Outro ponto fundamental para observação é o conflito estabelecido entre corpo e mente, em que o paciente tende a ter dificuldade para conciliar o que pensa com suas ações, deixando-se tomar por emoções negativas que sustentam o mal estar físico e psíquico.

É justamente essa negatividade que costuma impactar no sistema imunológico do paciente, podendo provocar dor em virtude da alteração do funcionamento de órgãos, por exemplo. Tudo isso é produto da associação disfuncional de pensamentos ou comportamentos como:

  • Transtorno de Ansiedade;
  • Depressão;
  • Preocupação intensa com o surgimento de quaisquer doenças futuras;
  • Ausência de resposta aos medicamentos e acentuação dos efeitos colaterais;
  • Medo descontrolado sobre a gravidade de sintomas que nem representam tanto risco;
  • Sensação de que a avaliação clínica, diagnóstico ou o tratamento médico nunca serão suficientes para alívio dos sintomas apresentados;
  • Receio de que os exercícios físicos, ainda que leves, podem ser prejudiciais ao seu estado de saúde;
  • Tendência a interpretar sensações físicas consideradas normais como um provável sinal de doença física grave ou incurável;
  • Hábito de manter consultas repetitivas com o mesmo médico ou buscar profissionais de diferentes especialidades que julga necessário
  • Demandas de consultas urgentes para sintomas não aparentes e/ou mínimos

Como as doenças psicossomáticas se desenvolvem?
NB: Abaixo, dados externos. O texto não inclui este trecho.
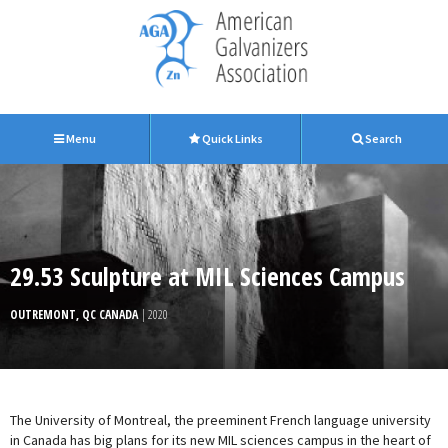
Menu
Quick Links
Search
29.53 Sculpture at MIL Sciences Campus
OUTREMONT, QC CANADA
| 2020
The University of Montreal, the preeminent French language university
in Canada has big plans for its new MIL sciences campus in the heart of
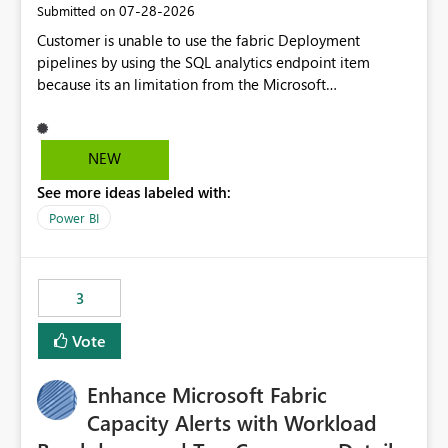
‎07-28-2026
Submitted on
Customer is unable to use the fabric Deployment
pipelines by using the SQL analytics endpoint item
because its an limitation from the Microsoft
documentation. Fabric Deployment pipelines does not
support the SQL analytics endpoint item, as shown
below document. Here is the Microsoft documentation:
NEW
Source Control with Fabric Data Warehouse (Preview) -
See more ideas labeled with:
Microsoft Fabric | Microsoft Learn Now customer wants
to use the fabric Deployment pipelines by using the SQL
Power BI
analytics endpoint item.
3
Vote
Enhance Microsoft Fabric
Capacity Alerts with Workload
O estresse está diretamente relacionado ao desenvolvimento de doenças psicossomáticas. Ele está presente em vários âmbitos da vida de uma pessoa, seja no trabalho, nos relacionamentos ou nos estudos, por exemplo. Contudo, em alguns momentos, é possível canalizar a energia para outros pontos, deixando que o estresse não vire um empecilho para o bem-estar biopsicossocial. 

Quando as pessoas estão em um período da vida altamente estressante, é uma questão de tempo até atingirem o esgotamento psicológico. A permanência em um ambiente tóxico (seja familiar ou profissional) ou a nutrição de um relacionamento tóxico são alguns exemplos de fatores debilitantes para a saúde mental.
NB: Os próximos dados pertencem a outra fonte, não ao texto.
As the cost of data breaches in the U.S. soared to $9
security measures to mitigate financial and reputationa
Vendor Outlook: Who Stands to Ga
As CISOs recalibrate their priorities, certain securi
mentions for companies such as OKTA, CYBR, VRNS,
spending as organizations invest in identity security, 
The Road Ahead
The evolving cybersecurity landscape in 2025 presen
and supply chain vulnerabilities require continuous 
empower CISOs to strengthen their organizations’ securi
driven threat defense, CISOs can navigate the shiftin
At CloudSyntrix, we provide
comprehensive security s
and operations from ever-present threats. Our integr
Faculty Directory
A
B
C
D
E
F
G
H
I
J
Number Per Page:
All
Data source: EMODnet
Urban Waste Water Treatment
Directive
Pessoas que estejam nesses contextos tendem a desenvolver emoções negativas e intensas com frequência, além de alimentar pensamentos que correspondem a um estado emocional ruim. Dessa forma, podemos entender que o estresse se acumula tanto na mente quanto no corpo.

Quando a pessoa não tem forças suficientes para modificar o modo de encarar a vida e o seu repertório comportamental em tempo hábil, costumam continuar sob influência de emoções negativas. Esse é um terreno extremamente fértil para a transformação de psicológico para psicossomático.

O corpo passa a sentir os efeitos da sobrecarga emocional e inicia a manifestação de sintomas aparentemente inexplicáveis, ou seja, sem relação aparente. Os exames médicos não conseguem encontrar sinais de debilitação física e, assim, entende-se que se trata de uma doença psicossomática. 

Conflitos internos (baixa autoestima, confusões sobre a sexualidade, insegurança, complexo de rejeição) também podem agravar o estado emocional e, como consequência, promover o desenvolvimento de uma doença psicossomática. 

Ademais, outra explicação para as comorbidades psicossomáticas é a pré-disposição originária de heranças familiares, bem como questões genéticas e fisiológicas. Nesse sentido, pessoas cujos pais ou familiares têm ou já tiveram transtornos, por exemplo, costumam ser mais suscetíveis a desenvolvê-los. 

As doenças psicossomáticas são quadros complexos do ponto de vista psicológico, uma vez que se desenvolvem a partir de traumas e/ou a sobrecarga de estresse em que a pessoa se submeteu. A origem dos sintomas pode ser algo misterioso (a primeiro momento) para o paciente, mas a dor é imensa e vai além do campo fisiológico.

Dessa forma, é preciso uma escuta extremamente afiada para conseguir encontrar brechas para identificação de comportamentos, crenças e pensamentos automáticos que trazem o entendimento de o que é a doença psicossomática e como o paciente pode ser tratado.